How to do Mindfulness
(with warm thanks to Shambhala Sun)
“When you’re sitting, you’re Buddha.” (Chan Buddhist proverb)
“Always abide by the first appearances, and add nothing yourself from within.” (Marcus Aurelius, Meditations, Book 8)
Mindfulness is a mental discipline that you can learn in an evening, and spend a lifetime perfecting.
In mindfulness, we’re aiming at a mind that’s stable and calm. This equanimity is a natural mode of the mind. Through mindfulness practice we’re just developing and strengthening it, and eventually we can rest peacefully in our mind without struggling. Our mind naturally feels content, but alert.
Creating a Favourable Environment
There are certain conditions that are helpful for beginning the practice of mindfulness. When we create the right environment it’s easier to practise.
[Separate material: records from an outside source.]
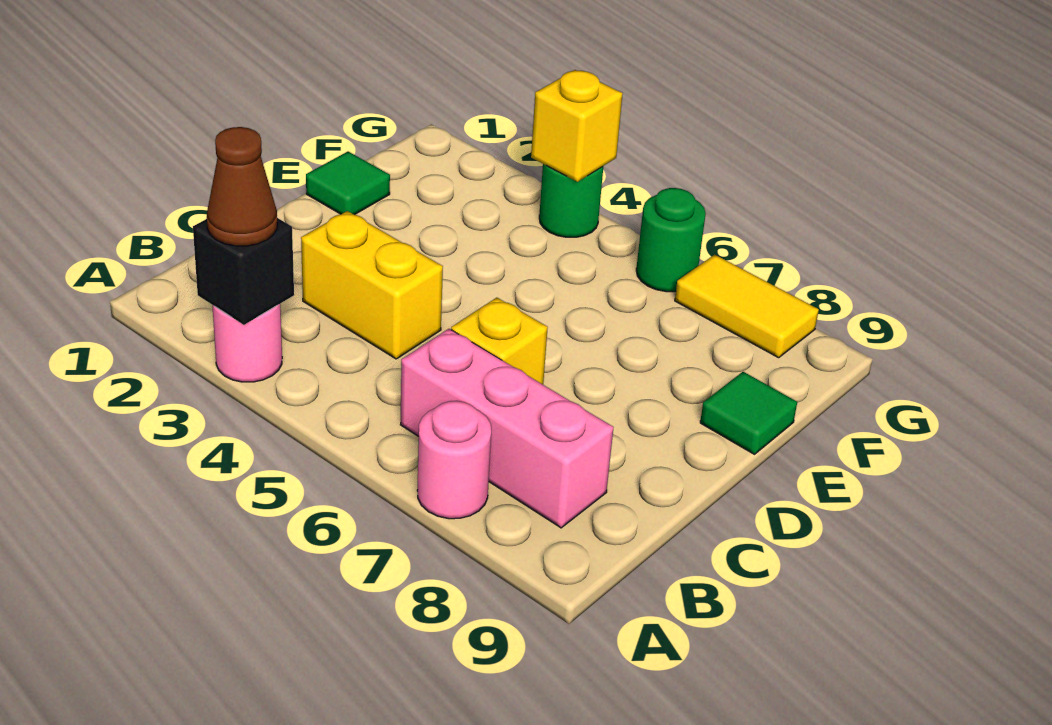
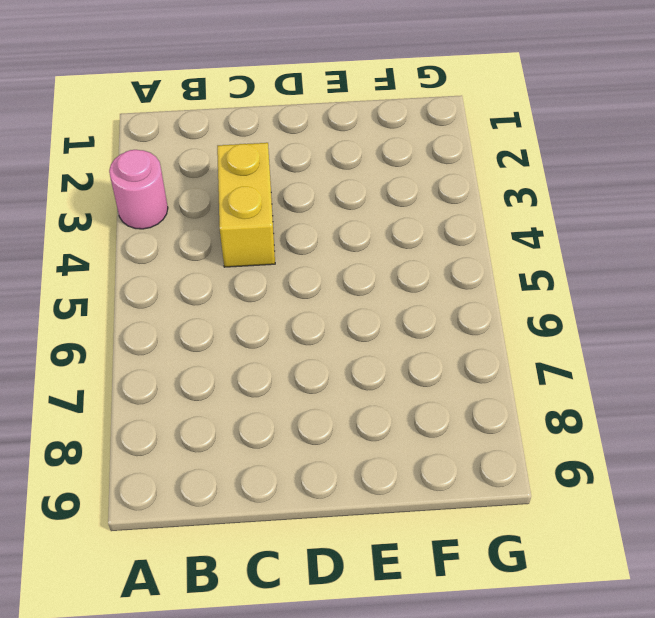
none -> pink 1x1 round brick [417,401,491,519]
none -> pink 1x3 brick [401,329,614,528]
none -> yellow 1x1 brick [451,298,548,384]

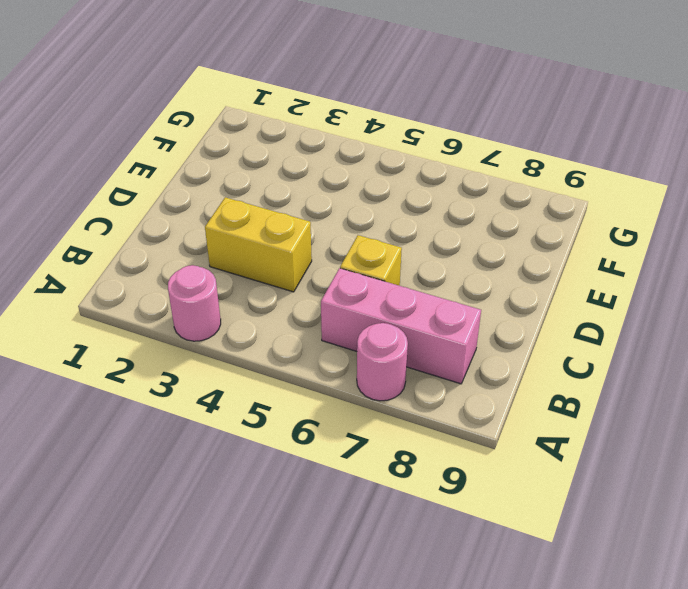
none -> green 1x1 tile [306,152,390,215]
none -> green 1x1 tile [700,372,797,454]
none -> green 1x1 round brick [539,164,603,237]

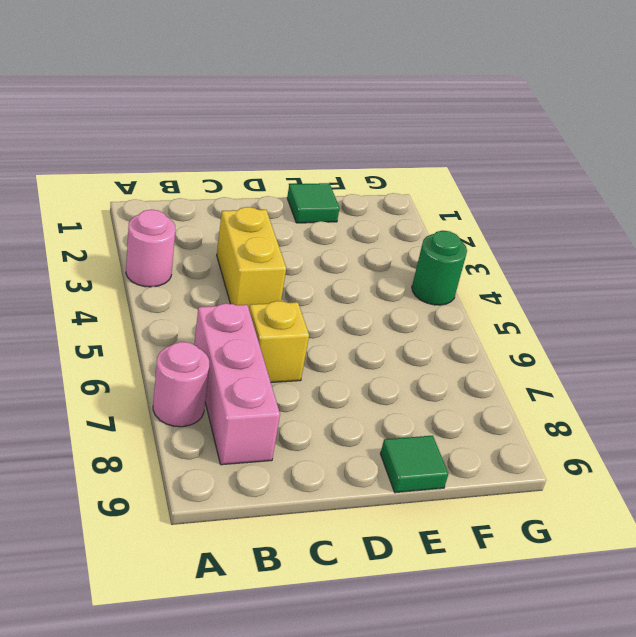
none -> green 1x1 round brick [636,188,706,292]
none -> yellow 1x2 tile [675,255,819,358]
none -> black 1x1 brick [193,218,294,325]

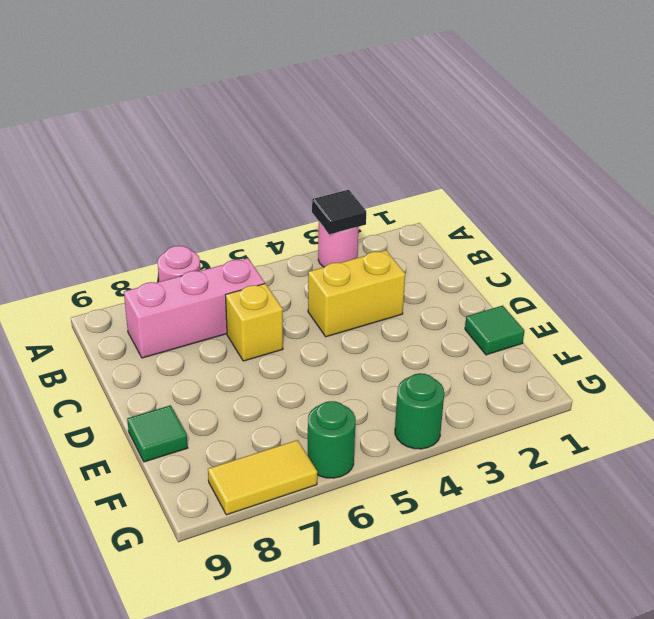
black 1x1 tile [312,190,366,234] -> black 1x1 brick [193,218,294,325]
none -> yellow 1x1 brick [531,70,623,182]
none -> brown 1x1 cone [207,127,277,246]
It’s good if the place where you meditate (even if it’s only a small space in your home) can be set aside for that purpose. Even if it’s just a chair, you shouldn’t use it for any activity except practising mindfulness.
It’s sometimes said that you should meditate in a place that isn’t too noisy or disturbing, and that you shouldn’t be in a situation where your mind is going to be easily provoked into anger or jealousy or other emotions. This is certainly true while you’re still a novice; but, eventually, you’ll want to be able to switch into mindfulness in any setting.
Beginning the Practice
Practise sitting often but briefly—ten minutes is good. If you force it too much the practice can get complicated, and training the mind should be simple. So you could sit for ten minutes in the morning and ten minutes in the evening. Then you just stop, get up, and go.
Often – say, when you get in from work – you might just flop down and let the mind take you wherever it wants. In mindfulness practice you have to create a personal sense of discipline. When you sit for mindfulness practice, remind yourself: “I’m here to work on my mind. I’m here to train my mind.” Say that to yourself when you sit down, literally.
Use a chair for practice. Sit upright with your bare feet flat on the floor. You can rest your back against the back of the chair, but don’t slouch; slouching interferes with the free flow of your breathing.
Spend some initial time settling into your posture. Imagine that your body is being pulled upwards from the top of your head so your posture is elongated, and then settle.
This posture helps you to stay relaxed and awake. The practice you’re doing is very precise: you should be alert even though you’re calm. If you find yourself getting dull, or hazy, or falling asleep, check your posture.
The gaze should be downward, focussing a couple of inches in front of your nose. The eyes are open but not staring; your gaze is soft. You’re trying to reduce sensory input as much as you can, purposefully ignoring what’s going on around you.
When you practise, you become more and more familiar with your mind. You learn to recognize the movement of the mind, which you experience as thoughts.
Start with a sense of your body, and a sense of where you are, and then start to notice the breathing. The whole feeling of the breath is very important. The breath should not be forced, obviously; you’re breathing naturally. You’ll notice a rising sensation in your chest, and then it peters out. After a moment or two, you’ll find a falling away. This, too, fades out at the bottom of the cycle. Then, once more, you’ll feel a rising in your body.
Observe these sensations, this cycle. Don’t judge them. They’re not good or bad, they just are.
Within seconds of starting, you’ll find thoughts appearing in your mind. No matter what kind of thought comes up, you should say to yourself, “That might be really important, but it’s not what I’m doing. Back to the breath.”
These thoughts might be about what you’re going to have for tea, or how you embarrassed yourself at work, or your favourite TV programme, or the crick in your neck, or you might think “what the hell use is meditation, anyway?” or “hey, I’m quite good at this!” or “oh, I’m really bad at this”. Whatever it is, just note it—label it somehow—and go back to the breath.
This is the point where many people say to themselves, “I can’t do this: every time I attend to the breath, something pops into my head”.
You think that’s bad? That’s not bad. Just go back to the breath. This is what you’re practising—going back to the breath. Not having an empty mind, but going back to the breath. If you find yourself making any kind of value judgement, say “That might be really important, but it’s not what I’m doing. Back to the breath.”
If you notice that you’ve been lost in thought, label it “thinking” or “wanting” or “blaming”—gently and without judgement—and come back to the breath. When you have a thought—no matter how wild or bizarre it might be—just let it go and come back to the breath, come back to the situation here.
What we’re talking about is very practical. Mindfulness practice is simple, and completely feasible. And because we’re working with the mind that experiences life directly, just by sitting and doing nothing, we’re doing a tremendous amount.